After claiming victory this past weekend after the Supreme Court ruled churches can hold indoor services as long as capacity remains under 25%, attorneys for Harvest Rock Church will now argue that the 25% capacity ruling is unconstitutional.
“Back at the Ninth Circuit Court of Appeals, [we] will argue that the following are unconstitutional: the Tier 1 25 percent capacity because other similar gatherings have a higher capacity or no capacity restrictions; same for Tier 2 as Tier 1; (3) same for the 50 percent capacity in Tier 3-4; and the exemption for music production is unequal treatment compared to the ban on places of worship,” attorney Mat Staver wrote on Monday. Liberty Counsel represents the church.
The tiers were established by Gov. Gavin Newsom to illustrate the severity of COVID-19 across the state.

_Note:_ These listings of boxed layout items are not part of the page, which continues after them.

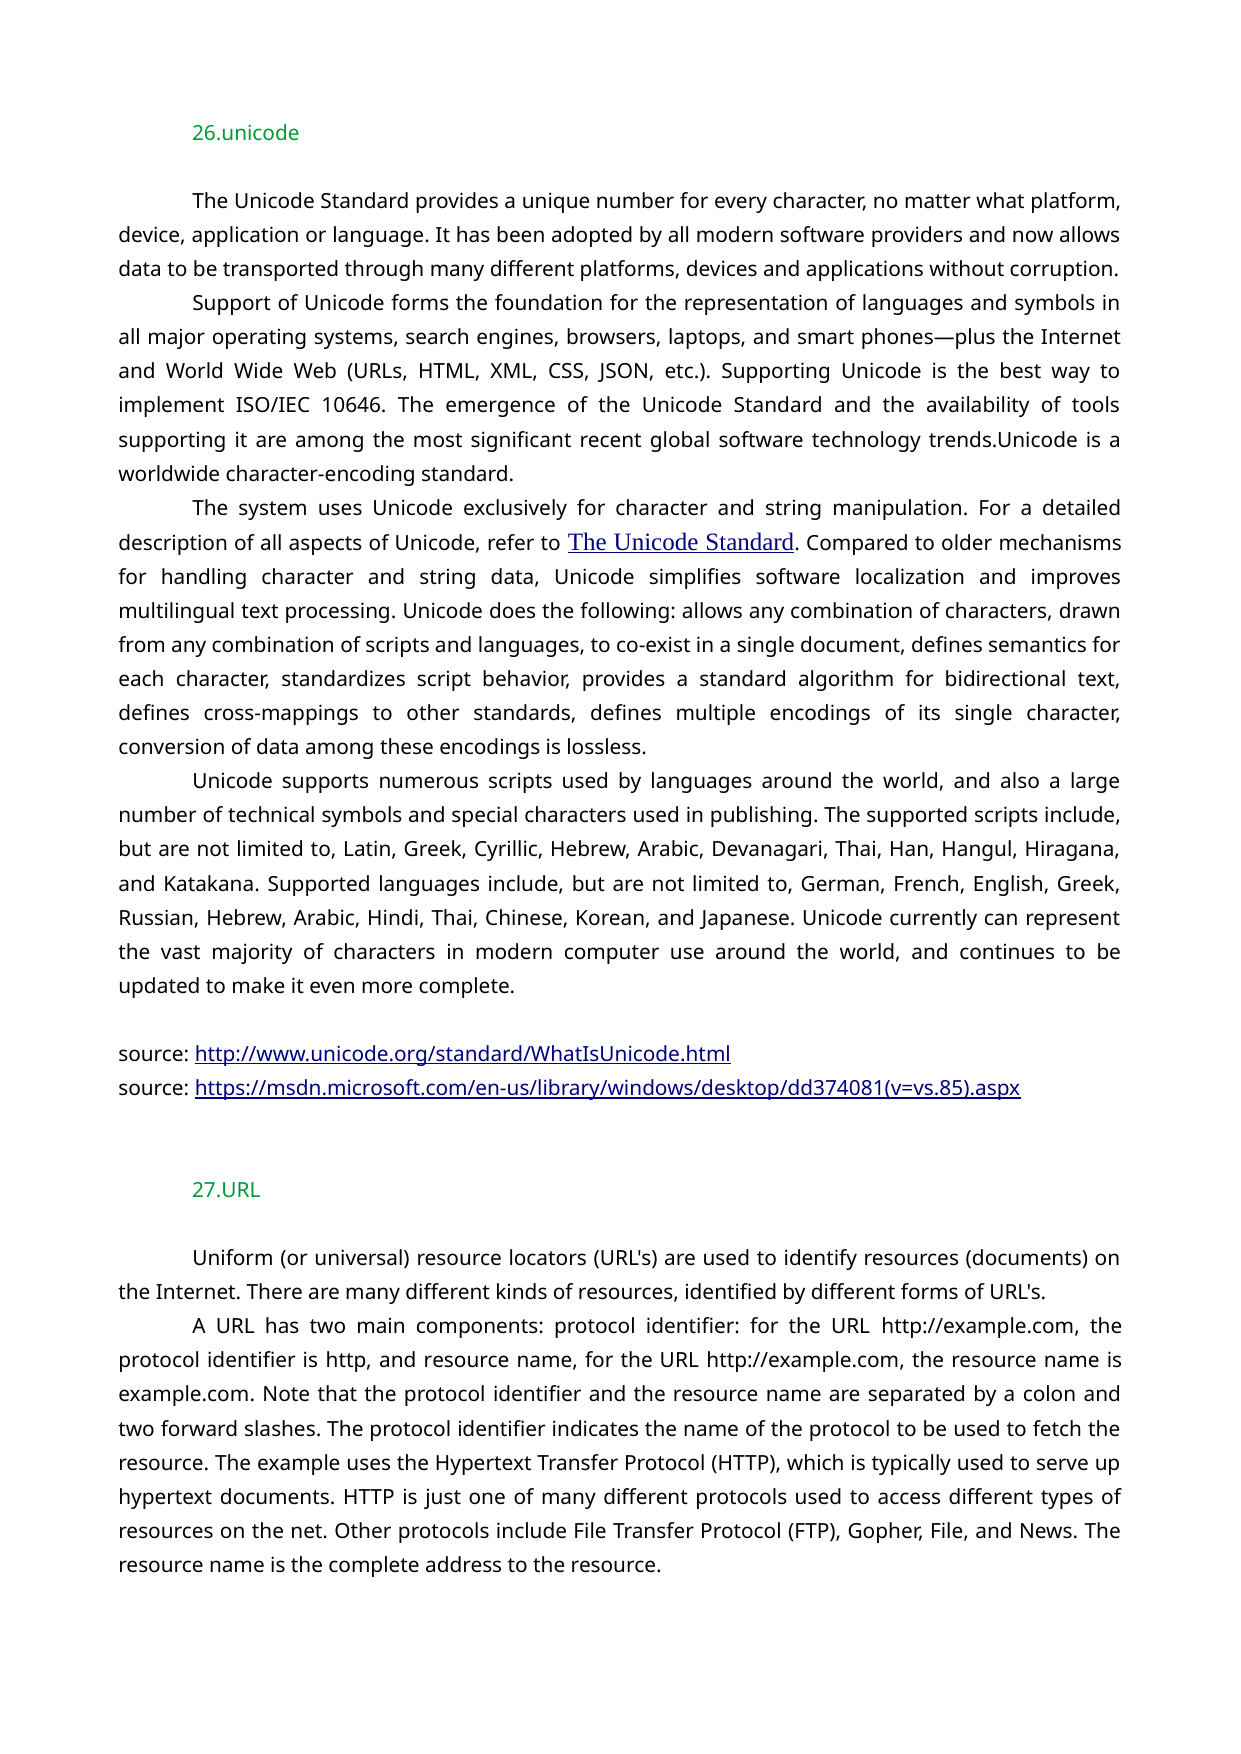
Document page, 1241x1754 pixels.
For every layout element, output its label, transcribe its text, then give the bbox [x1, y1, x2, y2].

text source: https://msdn.microsoft.com/en-us/library/windows/desktop/dd374081(v=vs.85).aspx [118, 1073, 1122, 1101]
text source: http://www.unicode.org/standard/WhatIsUnicode.html [118, 1039, 1122, 1067]
text Uniform (or universal) resource locators (URL's) are used to identify resources (documents) on the Internet. There are many different kinds of resources, identified by different forms of URL's. [118, 1243, 1122, 1306]
list URL [118, 1175, 1122, 1204]
list unicode [118, 118, 1122, 147]
text The Unicode Standard provides a unique number for every character, no matter what platform, device, application or language. It has been adopted by all modern software providers and now allows data to be transported through many different platforms, devices and applications without corruption. [118, 186, 1122, 283]
text The system uses Unicode exclusively for character and string manipulation. For a detailed description of all aspects of Unicode, refer to The Unicode Standard. Compared to older mechanisms for handling character and string data, Unicode simplifies software localization and improves multilingual text processing. Unicode does the following: allows any combination of characters, drawn from any combination of scripts and languages, to co-exist in a single document, defines semantics for each character, standardizes script behavior, provides a standard algorithm for bidirectional text, defines cross-mappings to other standards, defines multiple encodings of its single character, conversion of data among these encodings is lossless. [118, 493, 1122, 761]
text A URL has two main components: protocol identifier: for the URL http://example.com, the protocol identifier is http, and resource name, for the URL http://example.com, the resource name is example.com. Note that the protocol identifier and the resource name are separated by a colon and two forward slashes. The protocol identifier indicates the name of the protocol to be used to fetch the resource. The example uses the Hypertext Transfer Protocol (HTTP), which is typically used to serve up hypertext documents. HTTP is just one of many different protocols used to access different types of resources on the net. Other protocols include File Transfer Protocol (FTP), Gopher, File, and News. The resource name is the complete address to the resource. [118, 1311, 1122, 1578]
text Support of Unicode forms the foundation for the representation of languages and symbols in all major operating systems, search engines, browsers, laptops, and smart phones—plus the Internet and World Wide Web (URLs, HTML, XML, CSS, JSON, etc.). Supporting Unicode is the best way to implement ISO/IEC 10646. The emergence of the Unicode Standard and the availability of tools supporting it are among the most significant recent global software technology trends.Unicode is a worldwide character-encoding standard. [118, 288, 1122, 487]
text Unicode supports numerous scripts used by languages around the world, and also a large number of technical symbols and special characters used in publishing. The supported scripts include, but are not limited to, Latin, Greek, Cyrillic, Hebrew, Arabic, Devanagari, Thai, Han, Hangul, Hiragana, and Katakana. Supported languages include, but are not limited to, German, French, English, Greek, Russian, Hebrew, Arabic, Hindi, Thai, Chinese, Korean, and Japanese. Unicode currently can represent the vast majority of characters in modern computer use around the world, and continues to be updated to make it even more complete. [118, 766, 1122, 999]
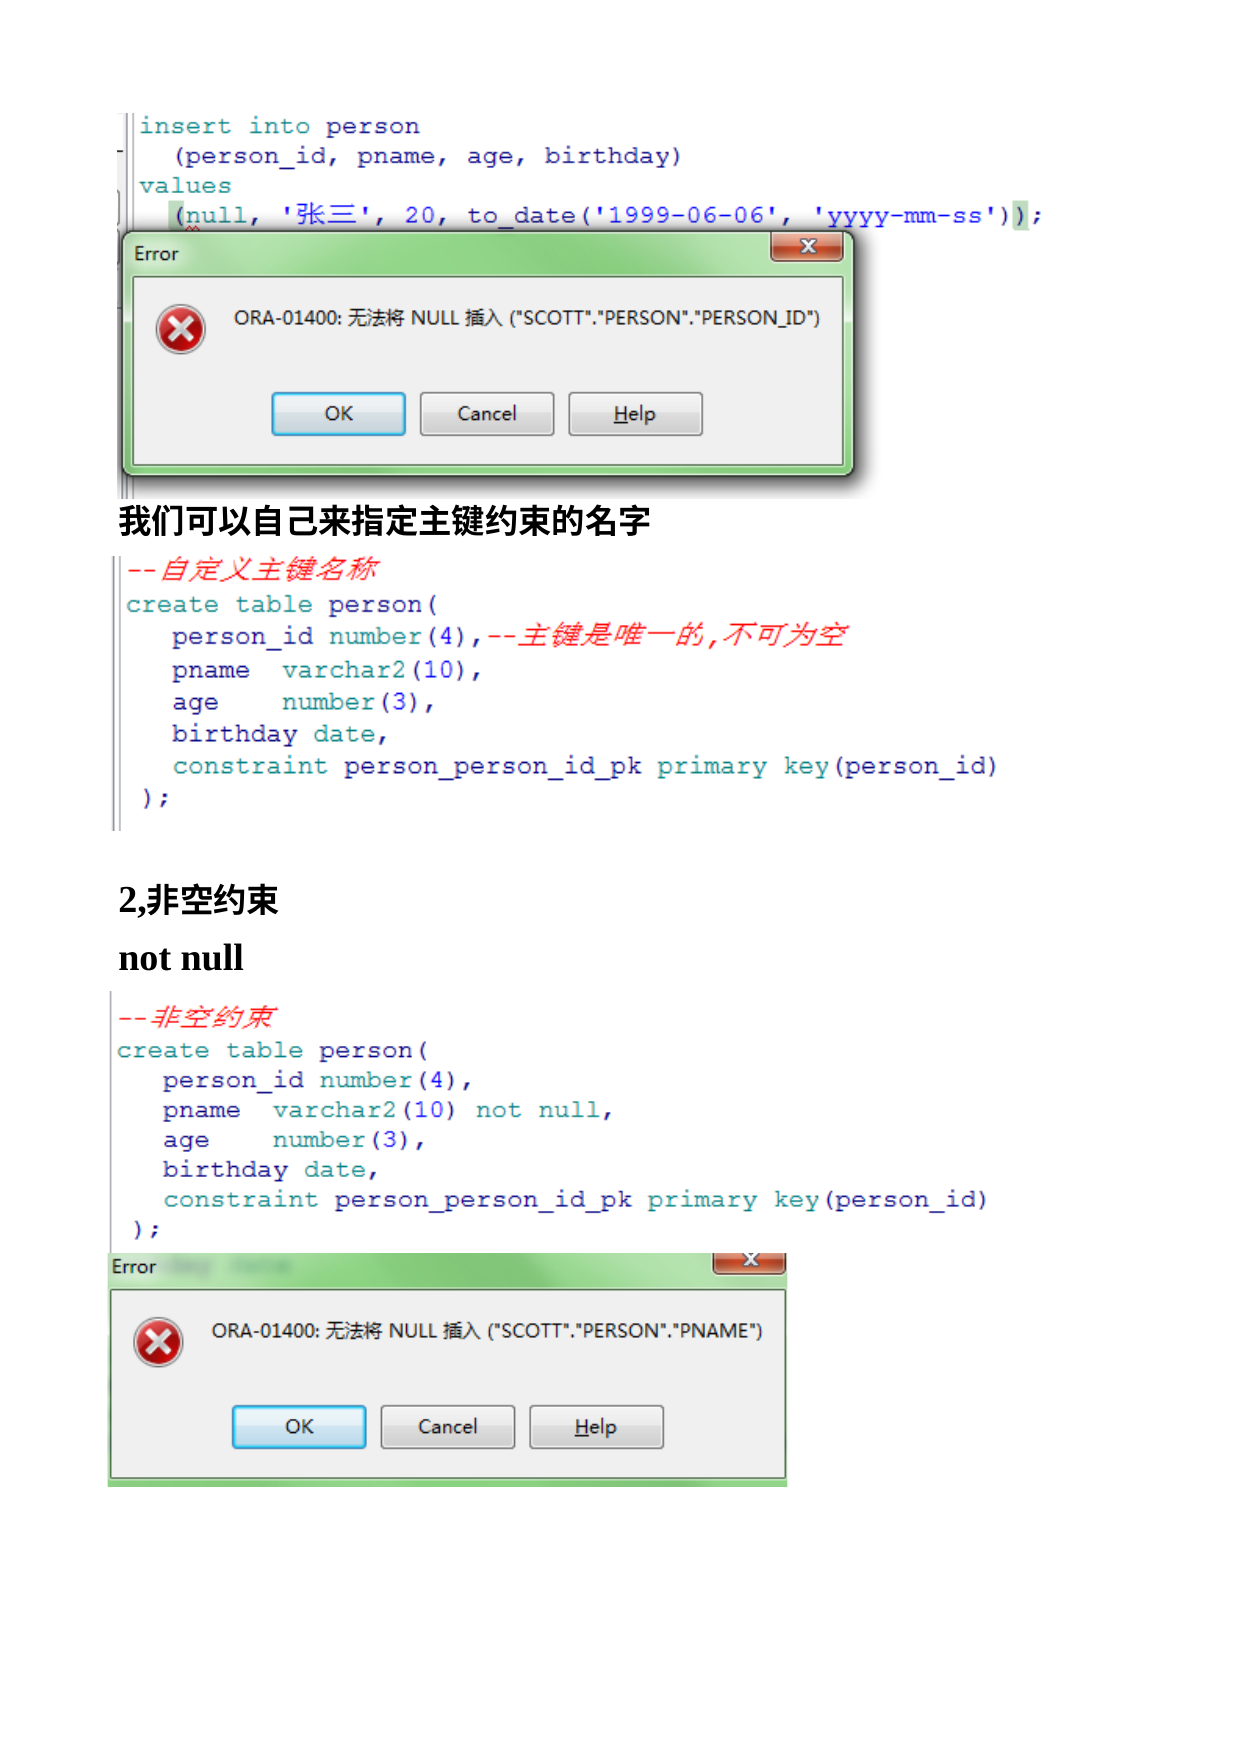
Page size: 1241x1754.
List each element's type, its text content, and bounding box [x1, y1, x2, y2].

subtitle 2,非空约束 [118, 877, 1122, 922]
text not null [118, 935, 1122, 978]
text 我们可以自己来指定主键约束的名字 [118, 118, 1122, 543]
picture [110, 556, 1002, 831]
picture [117, 113, 1080, 499]
picture [107, 991, 989, 1487]
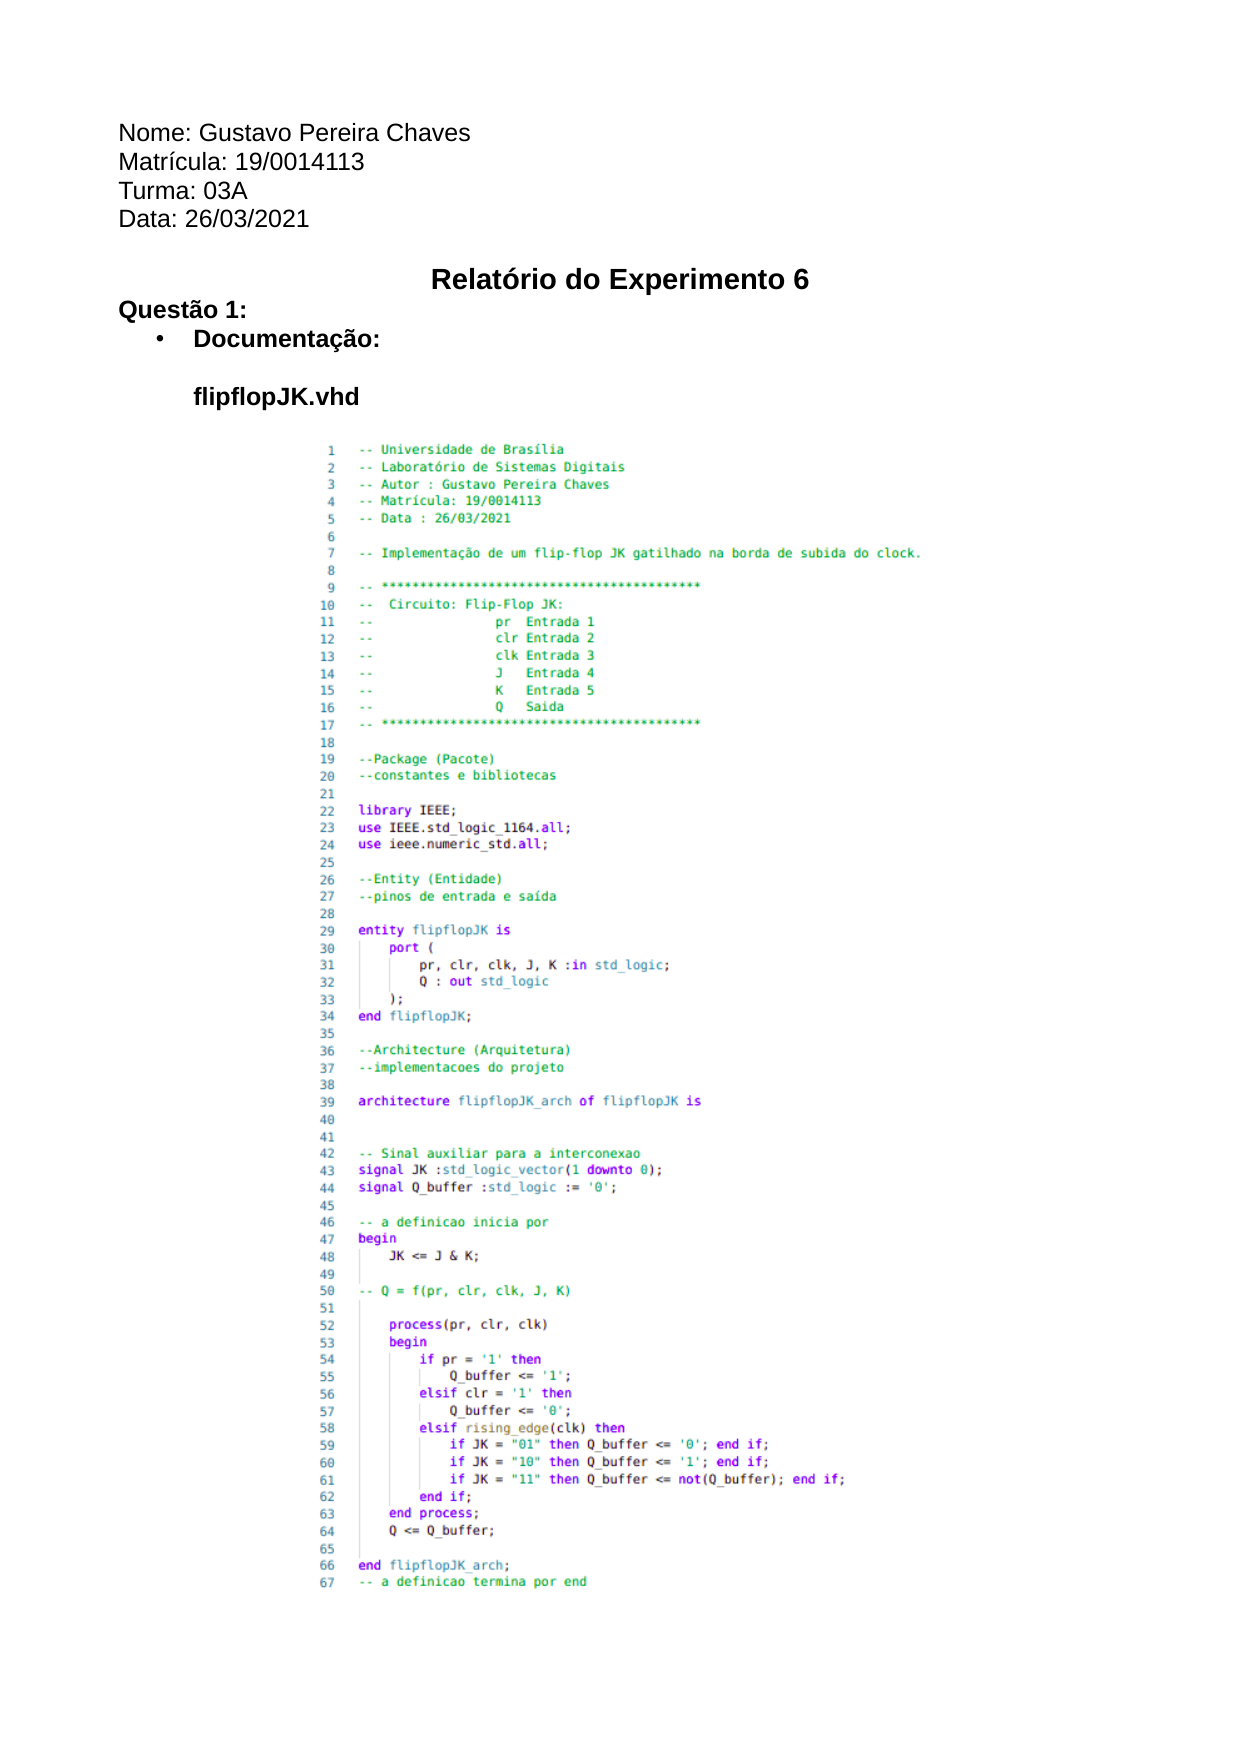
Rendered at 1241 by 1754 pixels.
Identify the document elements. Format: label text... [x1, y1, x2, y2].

Tier 1 means the virus is widespread, Tiers 2-4 indicate substantial, moderate, and minimal outbreaks.
Lawyers for the church have already filed a merits brief with the Ninth Circuit and Newsom will respond soon, followed by a final reply brief by Liberty Counsel. The Court of Appeals will set another oral argument and issue its decision.
On a 6-3 vote late Friday, the Supreme Court cited the Constitution’s protection of the free exercise of religion and ruled that “regulations like these violate the First Amendment unless the State can show they are the least restrictive means of achieving a compelling government interest.”
Although Harvest Rock Church Pastor Che Ahn celebrated as if the church had won a total victory, it was not that. The ruling allowed state restrictions on crowd size — 25% of capacity — with prohibitions against singing and chanting remaining in place.
The church met illegally indoors when the health order was in place. It was not immediately known if they will comply with the ruling limiting the crowd to 25% capacity.
The decision reflected the court’s current ideological divide with six conservative justices in favor of the partial injunction and the three liberals dissenting.
“Justices of this court are not scientists,” Associate Justice Elena Kagan wrote in dissent to the majority ruling. “Nor do we know much about public health policy. Yet today the court displaces the judgments of experts about how to respond to a raging pandemic.”
The ruling was the latest in a series of high-profile emergency requests to the nation’s highest court seeking guidance on the question of whether health orders aimed at containing COVID-19 apply to churches and other houses of worship.